## YOUR TASK
Return each entry word for word, without its pictures.
(Beginning of MATERIAL SUPPLIED)
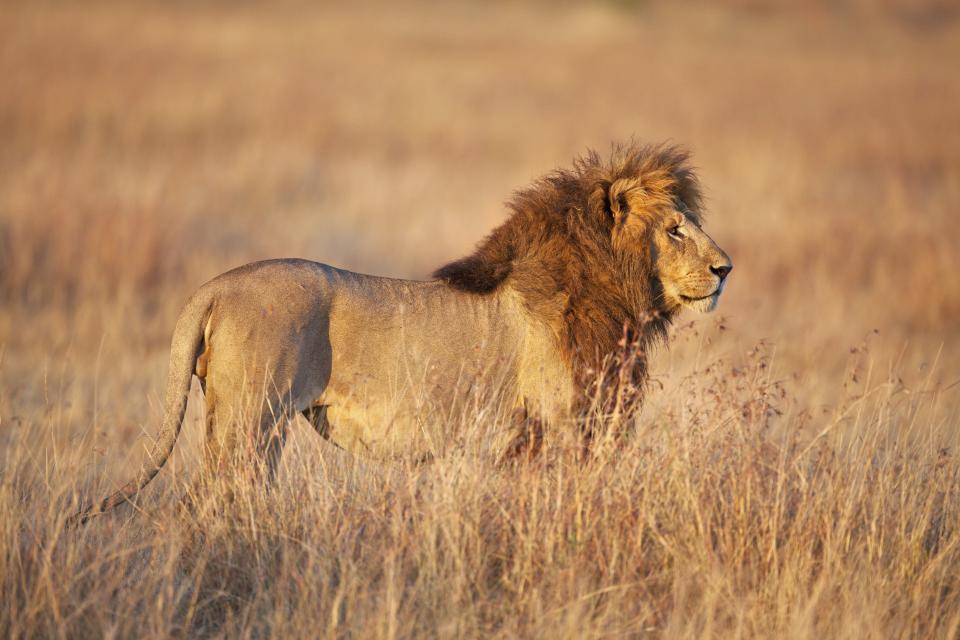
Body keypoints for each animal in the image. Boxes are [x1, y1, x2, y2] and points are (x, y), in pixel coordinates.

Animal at [71, 141, 732, 524]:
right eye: (675, 230)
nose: (726, 268)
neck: (612, 290)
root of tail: (215, 285)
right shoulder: (556, 428)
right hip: (249, 417)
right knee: (213, 498)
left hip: (249, 423)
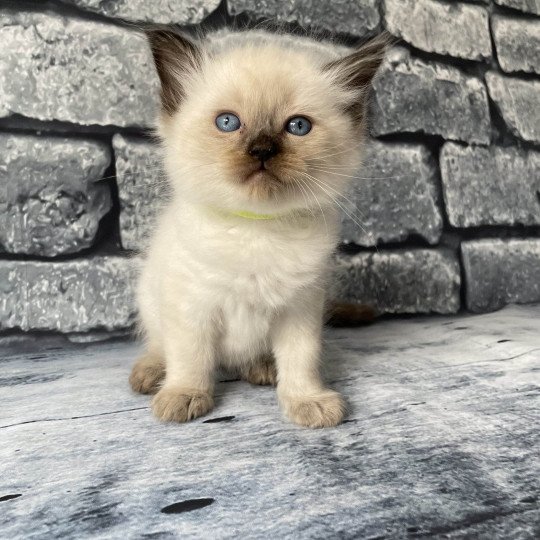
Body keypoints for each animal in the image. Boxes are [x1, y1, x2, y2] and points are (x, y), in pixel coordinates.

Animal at [128, 28, 386, 426]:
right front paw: (184, 396)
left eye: (298, 127)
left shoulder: (300, 309)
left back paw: (262, 368)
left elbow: (300, 360)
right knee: (160, 345)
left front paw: (307, 401)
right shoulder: (191, 306)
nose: (262, 149)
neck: (257, 228)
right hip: (151, 300)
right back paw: (152, 374)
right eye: (228, 123)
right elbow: (190, 357)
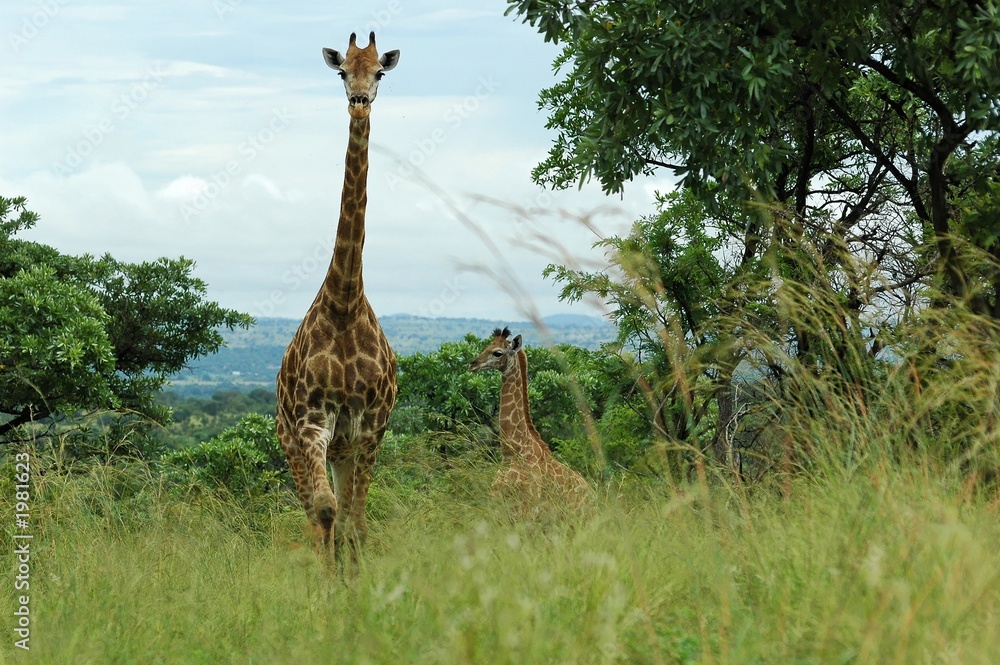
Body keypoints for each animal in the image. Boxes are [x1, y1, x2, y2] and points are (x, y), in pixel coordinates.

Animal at [468, 327, 592, 514]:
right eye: (486, 346)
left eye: (497, 353)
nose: (472, 364)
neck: (512, 453)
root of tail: (593, 494)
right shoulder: (497, 503)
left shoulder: (528, 508)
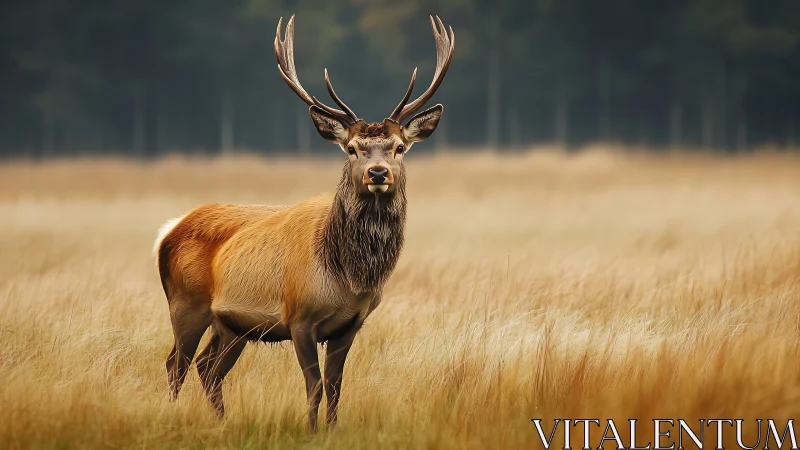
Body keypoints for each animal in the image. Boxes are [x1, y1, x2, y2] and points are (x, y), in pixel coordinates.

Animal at [154, 15, 455, 431]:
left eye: (399, 147)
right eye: (352, 148)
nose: (378, 173)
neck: (346, 277)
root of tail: (169, 230)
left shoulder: (351, 324)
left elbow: (335, 385)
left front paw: (330, 430)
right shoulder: (299, 318)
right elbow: (313, 384)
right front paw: (311, 431)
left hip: (231, 324)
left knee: (207, 367)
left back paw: (222, 422)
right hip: (186, 303)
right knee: (175, 363)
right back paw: (174, 415)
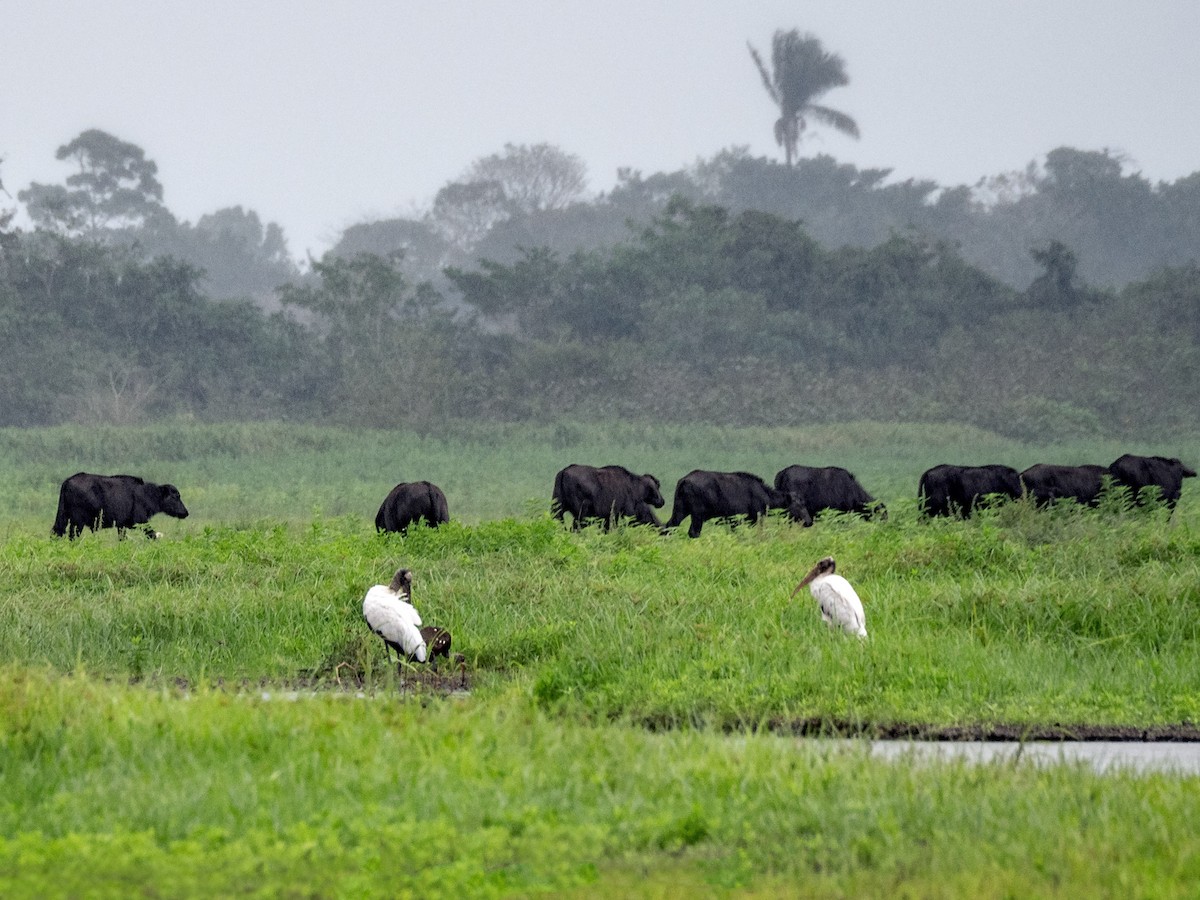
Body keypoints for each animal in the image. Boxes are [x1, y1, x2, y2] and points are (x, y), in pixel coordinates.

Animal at [50, 472, 188, 542]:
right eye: (175, 497)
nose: (186, 512)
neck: (146, 494)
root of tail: (68, 481)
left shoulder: (121, 525)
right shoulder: (141, 521)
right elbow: (152, 535)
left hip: (64, 518)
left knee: (56, 532)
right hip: (77, 522)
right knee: (72, 536)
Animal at [662, 468, 811, 540]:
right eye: (799, 505)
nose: (809, 521)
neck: (766, 497)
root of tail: (684, 481)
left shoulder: (733, 521)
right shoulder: (752, 518)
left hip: (680, 509)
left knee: (668, 527)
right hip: (697, 513)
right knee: (693, 532)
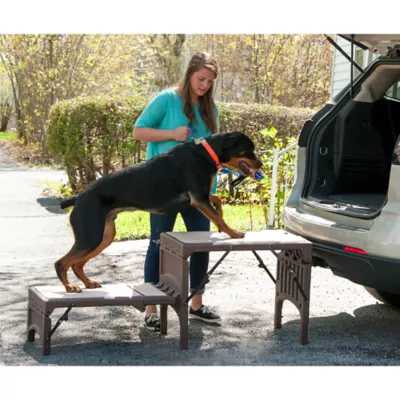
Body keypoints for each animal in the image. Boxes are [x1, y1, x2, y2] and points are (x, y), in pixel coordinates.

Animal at [56, 133, 262, 292]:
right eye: (248, 149)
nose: (260, 164)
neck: (205, 153)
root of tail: (77, 198)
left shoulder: (199, 197)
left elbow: (218, 201)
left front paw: (222, 223)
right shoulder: (198, 198)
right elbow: (218, 217)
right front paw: (233, 232)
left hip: (104, 236)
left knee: (77, 264)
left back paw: (88, 283)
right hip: (91, 237)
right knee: (61, 263)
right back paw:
(End of MATERIAL SUPPLIED)
## EXERCISE OUTPUT
Body keypoints for each animal in the image. Boxes are [x1, y1, x2, y2] and points are (x, y), in pixel coordinates.

Animal at [71, 141, 732, 524]:
right eye: (675, 230)
nose: (726, 268)
neck: (612, 290)
root of tail: (215, 285)
right shoulder: (556, 428)
right hip: (249, 417)
right knee: (213, 498)
left hip: (249, 423)
Body keypoints for each animal in the image. Boxes are [x1, y1, x2, y2] and points are (x, y), in pixel coordinates.

Animal at [128, 28, 386, 426]:
right front paw: (184, 396)
left eye: (298, 127)
left shoulder: (300, 309)
left back paw: (262, 368)
left elbow: (300, 360)
right knee: (160, 345)
left front paw: (307, 401)
right shoulder: (191, 306)
nose: (262, 149)
neck: (257, 228)
right hip: (151, 300)
right back paw: (152, 374)
right eye: (228, 123)
right elbow: (190, 357)
Body keypoints for each animal in the image. Boxes are [x1, y1, x2, y2] and points are (x, y), in pixel coordinates.

Animal at [468, 327, 592, 514]:
right eye: (486, 346)
left eye: (497, 353)
nose: (472, 364)
neck: (512, 453)
root of tail: (593, 494)
right shoulder: (497, 503)
left shoulder: (528, 508)
Body keypoints for each animal in the image. Boxes are [x1, y1, x2, y2] and points are (x, y), in pixel coordinates.

Animal at [154, 15, 455, 431]:
left eye: (399, 147)
right eye: (352, 148)
nose: (378, 173)
neck: (346, 277)
root of tail: (169, 230)
left shoulder: (351, 324)
left elbow: (335, 385)
left front paw: (330, 430)
right shoulder: (299, 318)
right elbow: (313, 384)
right front paw: (311, 431)
left hip: (231, 324)
left knee: (207, 367)
left back paw: (222, 422)
right hip: (186, 303)
right knee: (175, 363)
right back paw: (174, 415)
Body keypoints for each animal in the image. Boxes are [x1, y1, x2, y2] and points are (x, y), in pixel coordinates.

Animal at [50, 472, 188, 542]:
right eye: (175, 497)
nose: (186, 512)
neck: (146, 494)
root of tail: (68, 481)
left shoulder: (121, 525)
right shoulder: (141, 521)
right elbow: (152, 535)
left hip: (64, 518)
left knee: (56, 532)
right hip: (77, 522)
right knee: (72, 536)
Animal at [662, 468, 811, 540]:
right eye: (799, 505)
nose: (809, 521)
neck: (766, 497)
root of tail: (684, 481)
left shoulder: (733, 521)
right shoulder: (752, 518)
left hip: (680, 509)
left knee: (668, 527)
right hip: (697, 513)
right knee: (693, 532)
Body keypoints for each animal in the image. Boxes are [x1, y1, x2, y2] and points are (x, y), in pixel coordinates.

Animal at [56, 133, 262, 292]:
right eye: (248, 149)
nose: (260, 164)
neck: (205, 153)
root of tail: (77, 198)
left shoulder: (199, 197)
left elbow: (218, 201)
left front paw: (222, 223)
right shoulder: (198, 198)
right elbow: (218, 217)
right front paw: (233, 232)
left hip: (104, 236)
left knee: (77, 264)
left back paw: (88, 283)
right hip: (91, 237)
right knee: (61, 263)
right back paw:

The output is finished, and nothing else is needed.